Okay, that’s probably an exaggeration. I think I just got an error of some kind. Either way, it didn’t work. I reported the bug to my friend and moved on.
The next day, she sent me an amusing email:
You have become famous among our dev team. Well, not *you* really, but the uploading problem you identified yesterday has been deemed the "birds on a beach problem." It's being looked at carefully and it looks like we should have a fix some time soon. It's funny...right now there are several guys sitting around our war room being like "let's talk about birds on a beach."
I found that delightful.
A Thing You Should Listen To
Was that story any good? Was it interesting? I mean, not much happened in it. It was a personal story that amused me, but did it amuse you?

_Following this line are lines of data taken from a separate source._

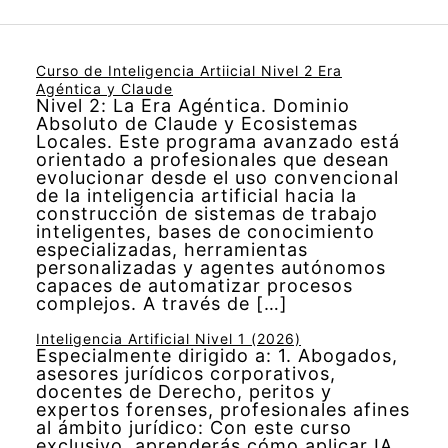
Curso de Inteligencia Artiicial Nivel 2 Era
Agéntica y Claude
Nivel 2: La Era Agéntica. Dominio
Absoluto de Claude y Ecosistemas
Locales. Este programa avanzado está
orientado a profesionales que desean
evolucionar desde el uso convencional
de la inteligencia artificial hacia la
construcción de sistemas de trabajo
inteligentes, bases de conocimiento
especializadas, herramientas
personalizadas y agentes autónomos
capaces de automatizar procesos
complejos. A través de […]
Inteligencia Artificial Nivel 1 (2026)
Especialmente dirigido a: 1. Abogados,
asesores jurídicos corporativos,
docentes de Derecho, peritos y
expertos forenses, profesionales afines
al ámbito jurídico: Con este curso
exclusivo, aprenderás cómo aplicar IA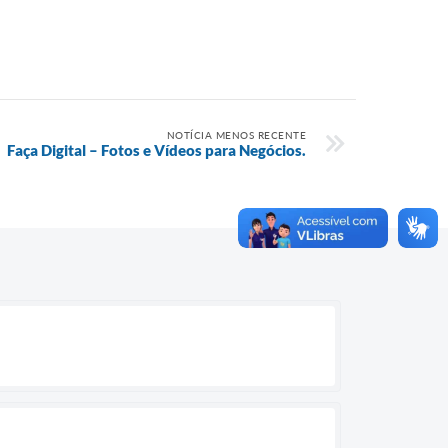
NOTÍCIA MENOS RECENTE
Faça Digital – Fotos e Vídeos para Negócios.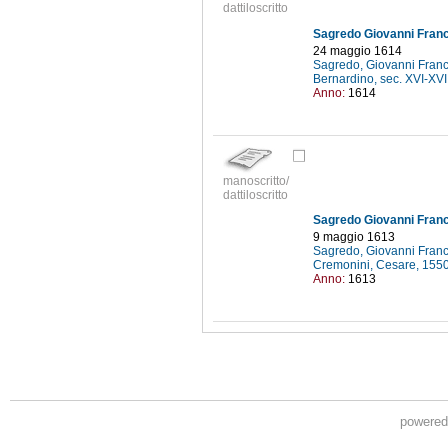
dattiloscritto
Sagredo Giovanni France
24 maggio 1614
Sagredo, Giovanni Fran
Bernardino, sec. XVI-XVI
Anno:
1614
manoscritto/
dattiloscritto
Sagredo Giovanni France
9 maggio 1613
Sagredo, Giovanni Fran
Cremonini, Cesare, 15
Anno:
1613
powere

When launching this newsletter, I knew it would be a combination of popular culture, nerdy topics, some short fiction, photo essays, and personal anecdotes. But on that last point, how do you tell a personal anecdote and make it interesting to other people?

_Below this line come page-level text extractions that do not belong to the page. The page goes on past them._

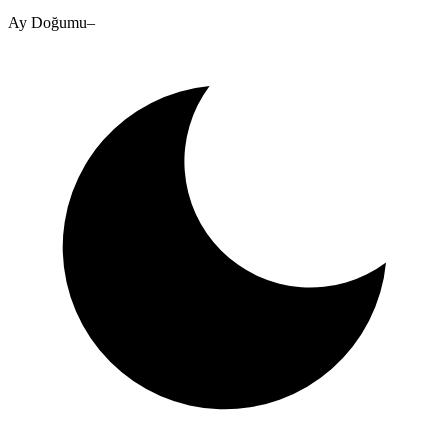
Ay Doğumu
–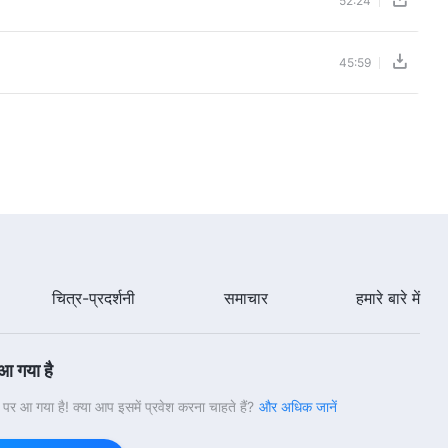
52:24
45:59
चित्र-प्रदर्शनी
समाचार
हमारे बारे में
 आ गया है
वी पर आ गया है! क्या आप इसमें प्रवेश करना चाहते हैं?
और अधिक जानें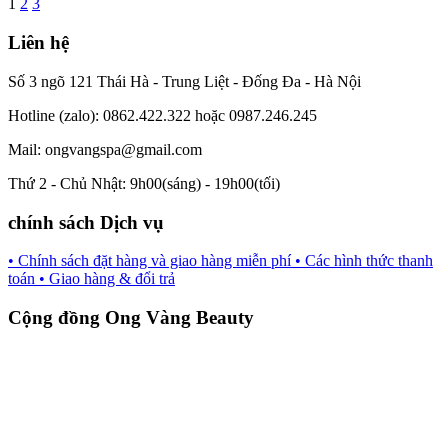
1
2
3
Liên hệ
Số 3 ngõ 121 Thái Hà - Trung Liệt - Đống Đa - Hà Nội
Hotline (zalo): 0862.422.322 hoặc 0987.246.245
Mail: ongvangspa@gmail.com
Thứ 2 - Chủ Nhật: 9h00(sáng) - 19h00(tối)
chính sách Dịch vụ
• Chính sách đặt hàng và giao hàng miễn phí
• Các hình thức thanh
toán
• Giao hàng & đổi trả
Cộng đồng Ong Vàng Beauty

For inspiration, I turned in part to Stephen Tobolowsky. Even if you don’t know his name, you know him. He may best be recognized as the actor who portrayed Ned Ryerson in Groundhog Day. But he’s also a writer and a phenomenal storyteller of personal anecdotes. And he has a Podcast called The Tobolowsky Files.

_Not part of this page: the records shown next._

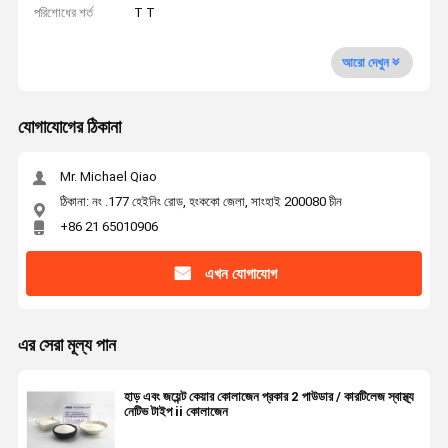
পরিশোধের শর্ত
T T
আরো দেখুন
যোগাযোগের ঠিকানা
Mr. Michael Qiao
ঠিকানা: নং .177 হেইনিং রোড, হংককো জেলা, সাংহাই 200080 চীন
+86 21 65010906
এখন যোগাযোগ
এর সেরা মূল্য পান
হাড় এবং জয়েন্ট কেয়ার কোলাজেন প্রকার 2 পাউডার / কারটিলেজ স্বাস্থ্য
নেটিভ টাইপ ii কোলাজেন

Stephen has worked with so many people that of course he has terrific show business stories. But he also has heartfelt personal stories of love, loss, laughter, and living life outside his work.
The podcast began in 2009 and has intermittently come and gone. It just returned for a new season with a new YouTube channel featuring Stephen telling stories in front of an audience.
His stories are better than mine. And he’s a better storyteller than I am. But it’s nice to have a north star.
A Thing You Should Tell Your Friends
If you enjoy this newsletter, I’d love if you told people about it. With zero budget, it’s hard for me to get the word out that I’m putting words out. But if you tell two friends, and they tell two friends, we can start a MLM business with long downlines and big profits. No, that’s not right. Sorry, I meant that we can get enough people reading to keep me motivated to keep writing. I have a lot more topics in the queue that I’m excited to share with a wider audience.
That’s it for now. See you next week!
David
Post Script
Being issue 007, I considered making this issue somehow about James Bond. But I have nothing interesting to say about James Bond. The most interesting thing I know is that James Bond creator Ian Fleming also wrote the book Chitty Chitty Bang Bang about a magical flying car, but everybody knows that, right? And anyway, all my double-oh issues of this newsletter have a license to kill so I don’t want to single this one out.
If there are more than nine double-oh agents, is the next one 010, or 0010? Hmm.